Some special education high schoolers in Dallas are learning carpentry to give children surprise gifts.

Israel Camargo carefully moves wood piece after wood piece against a spinning device to give each one a smooth finish.

He occasionally walks around the room, checking on other builders and how their projects are coming along.

"You really don't want have splinters in your fingers," Camargo said, explaining why he is smoothing the edges.

Camargo is a student at the Multiple Careers Magnet Center, a high school for students 18 and older who have disabilities. The center teaches the students employment skills. 

"We are making horses by putting the feet and the body together," Camargo said, talking about the rocking horses he has been building in his construction class.

Camargo and his classmates are building more than 100 rocking horses to donate to the Ronald McDonald House of Dallas, which takes in families who have children being treated at nearby hospitals.

Credit: Jay Wallis
Israel Camargo has never built with his hands like he is doing in Terry Stotts class. He said it "feel good."

The students started the latest project in early November under the guidance of Terry Stotts, who started the construction class more than a decade ago. 

"They come here, and a lot of them can't speak," Stotts said of his students. "A lot of them can't write."

That's why Stotts wants to give his students real-life skills they can use in a career. He said not everyone needs to go attend a university. 

"They push college, everyone going to college," Stotts said. "That is great, but there are so many well-paying, high-paying jobs using your hands."

One of the other students, Marvin Yarberry, never takes his hands off the corded hand planer or his eyes off the block of wood.
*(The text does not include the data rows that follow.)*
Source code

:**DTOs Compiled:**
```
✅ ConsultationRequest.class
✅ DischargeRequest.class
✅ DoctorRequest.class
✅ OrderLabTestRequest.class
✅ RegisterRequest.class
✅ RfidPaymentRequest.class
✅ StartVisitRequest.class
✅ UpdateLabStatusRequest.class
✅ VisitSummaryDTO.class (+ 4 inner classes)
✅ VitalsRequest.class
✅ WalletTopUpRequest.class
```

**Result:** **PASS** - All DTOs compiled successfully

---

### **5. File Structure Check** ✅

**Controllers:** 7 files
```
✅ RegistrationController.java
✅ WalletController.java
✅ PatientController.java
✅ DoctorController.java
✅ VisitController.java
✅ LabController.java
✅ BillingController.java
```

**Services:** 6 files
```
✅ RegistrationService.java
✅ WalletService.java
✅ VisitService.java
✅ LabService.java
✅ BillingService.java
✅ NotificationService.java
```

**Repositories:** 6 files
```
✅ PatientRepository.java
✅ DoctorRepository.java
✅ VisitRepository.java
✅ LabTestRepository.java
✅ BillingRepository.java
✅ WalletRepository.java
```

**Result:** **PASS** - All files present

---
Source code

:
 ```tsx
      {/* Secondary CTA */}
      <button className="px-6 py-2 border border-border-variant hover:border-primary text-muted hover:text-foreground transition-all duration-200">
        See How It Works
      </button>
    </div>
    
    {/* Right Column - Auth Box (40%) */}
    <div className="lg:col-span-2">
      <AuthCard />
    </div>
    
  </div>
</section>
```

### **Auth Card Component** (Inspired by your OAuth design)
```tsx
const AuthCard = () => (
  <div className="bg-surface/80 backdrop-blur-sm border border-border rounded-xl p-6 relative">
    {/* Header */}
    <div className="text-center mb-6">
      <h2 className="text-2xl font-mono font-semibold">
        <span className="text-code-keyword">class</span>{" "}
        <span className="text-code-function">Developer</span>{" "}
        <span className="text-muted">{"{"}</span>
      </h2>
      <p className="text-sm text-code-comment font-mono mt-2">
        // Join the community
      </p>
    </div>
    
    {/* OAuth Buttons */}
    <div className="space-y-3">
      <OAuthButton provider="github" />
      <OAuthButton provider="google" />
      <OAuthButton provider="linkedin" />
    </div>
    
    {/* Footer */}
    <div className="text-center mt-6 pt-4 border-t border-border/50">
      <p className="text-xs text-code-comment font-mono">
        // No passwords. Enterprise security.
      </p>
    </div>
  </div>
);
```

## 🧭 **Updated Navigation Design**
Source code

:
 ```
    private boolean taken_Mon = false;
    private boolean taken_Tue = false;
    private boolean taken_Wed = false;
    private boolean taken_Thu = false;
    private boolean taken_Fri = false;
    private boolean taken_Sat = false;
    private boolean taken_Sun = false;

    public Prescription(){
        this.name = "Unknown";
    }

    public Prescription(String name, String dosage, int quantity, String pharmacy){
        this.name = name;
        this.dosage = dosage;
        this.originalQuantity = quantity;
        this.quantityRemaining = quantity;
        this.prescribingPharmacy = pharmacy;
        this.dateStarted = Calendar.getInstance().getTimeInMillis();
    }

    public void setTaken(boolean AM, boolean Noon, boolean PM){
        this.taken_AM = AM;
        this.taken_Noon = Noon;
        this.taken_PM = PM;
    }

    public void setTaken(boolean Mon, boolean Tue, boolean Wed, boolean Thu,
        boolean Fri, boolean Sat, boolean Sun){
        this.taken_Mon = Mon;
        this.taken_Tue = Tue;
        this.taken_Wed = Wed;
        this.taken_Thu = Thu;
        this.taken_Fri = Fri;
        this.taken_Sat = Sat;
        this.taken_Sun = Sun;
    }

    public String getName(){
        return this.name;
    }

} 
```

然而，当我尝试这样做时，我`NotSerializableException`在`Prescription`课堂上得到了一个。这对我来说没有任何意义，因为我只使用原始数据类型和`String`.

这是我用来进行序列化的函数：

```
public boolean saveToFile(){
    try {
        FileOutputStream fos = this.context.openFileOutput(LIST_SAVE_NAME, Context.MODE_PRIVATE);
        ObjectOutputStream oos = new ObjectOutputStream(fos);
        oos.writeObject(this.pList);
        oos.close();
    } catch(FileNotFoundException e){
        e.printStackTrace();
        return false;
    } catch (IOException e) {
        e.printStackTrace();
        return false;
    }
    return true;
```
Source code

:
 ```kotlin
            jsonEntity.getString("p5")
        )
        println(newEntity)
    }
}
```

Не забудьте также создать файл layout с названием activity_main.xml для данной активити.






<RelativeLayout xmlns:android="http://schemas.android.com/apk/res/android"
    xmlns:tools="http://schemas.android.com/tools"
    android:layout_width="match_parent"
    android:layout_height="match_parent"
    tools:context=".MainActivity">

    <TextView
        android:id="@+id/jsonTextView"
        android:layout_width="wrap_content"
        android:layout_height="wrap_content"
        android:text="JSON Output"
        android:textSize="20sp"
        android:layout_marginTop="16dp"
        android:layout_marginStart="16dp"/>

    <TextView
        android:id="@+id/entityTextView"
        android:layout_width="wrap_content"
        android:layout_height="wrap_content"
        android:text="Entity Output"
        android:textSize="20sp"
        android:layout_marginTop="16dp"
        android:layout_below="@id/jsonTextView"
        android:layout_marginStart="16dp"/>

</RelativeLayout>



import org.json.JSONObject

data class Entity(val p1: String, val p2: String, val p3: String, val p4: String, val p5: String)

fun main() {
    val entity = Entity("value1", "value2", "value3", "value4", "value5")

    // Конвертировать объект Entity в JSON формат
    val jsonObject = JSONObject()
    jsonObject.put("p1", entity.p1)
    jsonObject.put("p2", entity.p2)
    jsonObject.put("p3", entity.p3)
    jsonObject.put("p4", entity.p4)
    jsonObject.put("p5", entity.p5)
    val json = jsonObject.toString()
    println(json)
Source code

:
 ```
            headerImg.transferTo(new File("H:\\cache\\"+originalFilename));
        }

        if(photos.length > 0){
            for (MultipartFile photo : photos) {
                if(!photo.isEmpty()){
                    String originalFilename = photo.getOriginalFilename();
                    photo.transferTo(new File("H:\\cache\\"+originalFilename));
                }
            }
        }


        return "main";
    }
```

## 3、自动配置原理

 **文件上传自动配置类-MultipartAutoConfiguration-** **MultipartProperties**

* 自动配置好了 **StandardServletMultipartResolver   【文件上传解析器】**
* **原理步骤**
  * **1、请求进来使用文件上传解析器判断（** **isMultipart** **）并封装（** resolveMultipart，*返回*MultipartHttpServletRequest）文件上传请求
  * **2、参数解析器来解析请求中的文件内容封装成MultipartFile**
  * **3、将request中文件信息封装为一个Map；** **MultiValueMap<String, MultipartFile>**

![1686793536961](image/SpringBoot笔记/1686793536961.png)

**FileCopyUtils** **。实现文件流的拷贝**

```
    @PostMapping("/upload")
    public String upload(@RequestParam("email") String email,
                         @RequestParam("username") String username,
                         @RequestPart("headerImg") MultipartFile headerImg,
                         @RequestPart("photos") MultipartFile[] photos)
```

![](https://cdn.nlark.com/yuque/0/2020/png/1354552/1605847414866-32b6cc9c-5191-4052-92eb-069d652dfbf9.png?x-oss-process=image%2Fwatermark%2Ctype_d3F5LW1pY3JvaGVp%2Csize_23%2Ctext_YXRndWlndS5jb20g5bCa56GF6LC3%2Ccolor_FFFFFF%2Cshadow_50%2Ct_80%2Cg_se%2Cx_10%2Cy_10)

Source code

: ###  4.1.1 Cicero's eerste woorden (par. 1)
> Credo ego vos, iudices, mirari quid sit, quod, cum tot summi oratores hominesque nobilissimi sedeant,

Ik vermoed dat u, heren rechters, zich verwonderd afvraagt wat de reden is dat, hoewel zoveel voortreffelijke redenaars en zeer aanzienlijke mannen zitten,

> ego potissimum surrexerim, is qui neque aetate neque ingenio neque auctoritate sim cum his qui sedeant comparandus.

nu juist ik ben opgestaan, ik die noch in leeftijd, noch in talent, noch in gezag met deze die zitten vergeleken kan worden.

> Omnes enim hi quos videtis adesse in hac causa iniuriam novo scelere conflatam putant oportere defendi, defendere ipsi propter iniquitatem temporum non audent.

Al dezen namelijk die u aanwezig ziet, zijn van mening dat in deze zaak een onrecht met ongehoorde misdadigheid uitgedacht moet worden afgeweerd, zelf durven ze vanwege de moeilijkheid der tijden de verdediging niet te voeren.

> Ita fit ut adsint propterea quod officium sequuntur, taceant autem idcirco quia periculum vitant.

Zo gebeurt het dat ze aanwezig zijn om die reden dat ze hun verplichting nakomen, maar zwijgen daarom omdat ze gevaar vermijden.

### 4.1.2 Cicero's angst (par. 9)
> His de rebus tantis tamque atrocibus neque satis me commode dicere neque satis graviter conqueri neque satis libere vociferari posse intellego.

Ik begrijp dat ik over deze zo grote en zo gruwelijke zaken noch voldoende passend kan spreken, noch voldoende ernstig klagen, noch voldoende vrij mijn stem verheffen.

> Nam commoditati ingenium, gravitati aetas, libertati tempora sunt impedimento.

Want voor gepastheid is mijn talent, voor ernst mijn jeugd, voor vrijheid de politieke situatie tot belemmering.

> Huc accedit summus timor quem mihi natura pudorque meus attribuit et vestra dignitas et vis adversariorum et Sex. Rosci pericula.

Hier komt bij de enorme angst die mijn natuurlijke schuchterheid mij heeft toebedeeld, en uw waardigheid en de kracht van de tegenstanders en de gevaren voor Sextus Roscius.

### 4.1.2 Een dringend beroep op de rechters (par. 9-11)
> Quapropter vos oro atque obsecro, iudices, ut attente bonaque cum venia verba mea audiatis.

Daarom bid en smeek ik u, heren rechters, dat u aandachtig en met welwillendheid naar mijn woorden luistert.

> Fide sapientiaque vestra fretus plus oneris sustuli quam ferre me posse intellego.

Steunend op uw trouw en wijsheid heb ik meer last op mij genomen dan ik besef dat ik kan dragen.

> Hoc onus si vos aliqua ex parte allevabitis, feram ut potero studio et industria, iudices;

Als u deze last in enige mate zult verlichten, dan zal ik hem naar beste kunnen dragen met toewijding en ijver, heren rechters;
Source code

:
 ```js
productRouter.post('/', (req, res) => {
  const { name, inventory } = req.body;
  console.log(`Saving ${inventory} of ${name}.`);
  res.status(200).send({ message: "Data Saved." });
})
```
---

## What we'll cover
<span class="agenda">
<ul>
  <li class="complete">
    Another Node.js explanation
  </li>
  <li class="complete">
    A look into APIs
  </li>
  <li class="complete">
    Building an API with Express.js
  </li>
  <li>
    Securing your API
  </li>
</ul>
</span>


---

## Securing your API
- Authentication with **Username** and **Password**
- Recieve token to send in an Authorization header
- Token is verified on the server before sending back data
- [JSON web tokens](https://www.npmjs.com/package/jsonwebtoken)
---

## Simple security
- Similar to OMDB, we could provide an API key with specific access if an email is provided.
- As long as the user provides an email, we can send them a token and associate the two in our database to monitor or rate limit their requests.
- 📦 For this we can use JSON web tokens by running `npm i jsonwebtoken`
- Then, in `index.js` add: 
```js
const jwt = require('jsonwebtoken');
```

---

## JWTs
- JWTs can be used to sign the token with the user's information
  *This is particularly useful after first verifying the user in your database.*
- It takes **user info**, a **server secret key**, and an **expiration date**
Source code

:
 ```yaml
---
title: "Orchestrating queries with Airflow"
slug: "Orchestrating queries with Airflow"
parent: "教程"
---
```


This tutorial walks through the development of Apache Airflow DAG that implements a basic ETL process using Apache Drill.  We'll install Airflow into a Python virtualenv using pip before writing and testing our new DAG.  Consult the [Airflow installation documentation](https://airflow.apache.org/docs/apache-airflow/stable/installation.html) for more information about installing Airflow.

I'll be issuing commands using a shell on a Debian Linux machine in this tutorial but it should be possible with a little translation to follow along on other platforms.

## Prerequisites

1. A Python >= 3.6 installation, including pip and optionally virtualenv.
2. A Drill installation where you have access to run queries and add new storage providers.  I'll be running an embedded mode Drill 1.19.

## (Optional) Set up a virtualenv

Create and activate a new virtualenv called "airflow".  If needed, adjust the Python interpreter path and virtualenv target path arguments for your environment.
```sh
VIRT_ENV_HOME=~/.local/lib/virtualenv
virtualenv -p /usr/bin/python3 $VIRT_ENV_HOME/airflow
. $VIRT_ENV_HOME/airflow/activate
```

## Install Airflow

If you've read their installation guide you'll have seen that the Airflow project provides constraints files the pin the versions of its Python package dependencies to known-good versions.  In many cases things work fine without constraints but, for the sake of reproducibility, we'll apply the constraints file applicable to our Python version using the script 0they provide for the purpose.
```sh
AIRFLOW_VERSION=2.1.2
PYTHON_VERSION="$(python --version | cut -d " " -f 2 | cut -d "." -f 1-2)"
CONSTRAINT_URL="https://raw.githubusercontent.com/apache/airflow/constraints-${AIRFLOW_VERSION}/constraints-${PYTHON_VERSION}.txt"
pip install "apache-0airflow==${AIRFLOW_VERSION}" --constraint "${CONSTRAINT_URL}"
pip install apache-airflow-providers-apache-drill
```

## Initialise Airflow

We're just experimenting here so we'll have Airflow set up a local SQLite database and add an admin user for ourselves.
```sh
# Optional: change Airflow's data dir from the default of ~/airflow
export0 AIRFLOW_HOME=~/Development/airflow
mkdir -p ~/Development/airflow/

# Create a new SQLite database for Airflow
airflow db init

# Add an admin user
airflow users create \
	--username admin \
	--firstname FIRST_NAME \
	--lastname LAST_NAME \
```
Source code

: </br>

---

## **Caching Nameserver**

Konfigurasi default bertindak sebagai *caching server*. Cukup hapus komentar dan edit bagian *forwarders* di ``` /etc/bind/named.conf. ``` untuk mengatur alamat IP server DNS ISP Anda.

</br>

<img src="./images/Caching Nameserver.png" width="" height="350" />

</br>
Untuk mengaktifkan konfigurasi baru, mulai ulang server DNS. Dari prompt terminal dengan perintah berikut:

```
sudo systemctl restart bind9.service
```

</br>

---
He knows what that block will turn into. 

"We are doing horses, tables, reindeer," Yarberry said.

It's hard for Yarberry to articulate exactly how it feels when a rocking horse he worked on is complete, but he knows where the feeling comes from. 

"Like when your heart has had a lot of feelings," Yarberry says, hitting his chest with three fingers.

Stotts wants his students to learn the feeling of giving back to others, which is why they donate the rocking horses to families at Ronald McDonald House. 

"You will not believe the self-esteem in these kids, how high it gets when they are making something with their hands," Stotts said.

These students will donate the horses in December.

Credit: Jay Wallis
Terry Stotts wants to give his students real skills they can go on to use in the work place.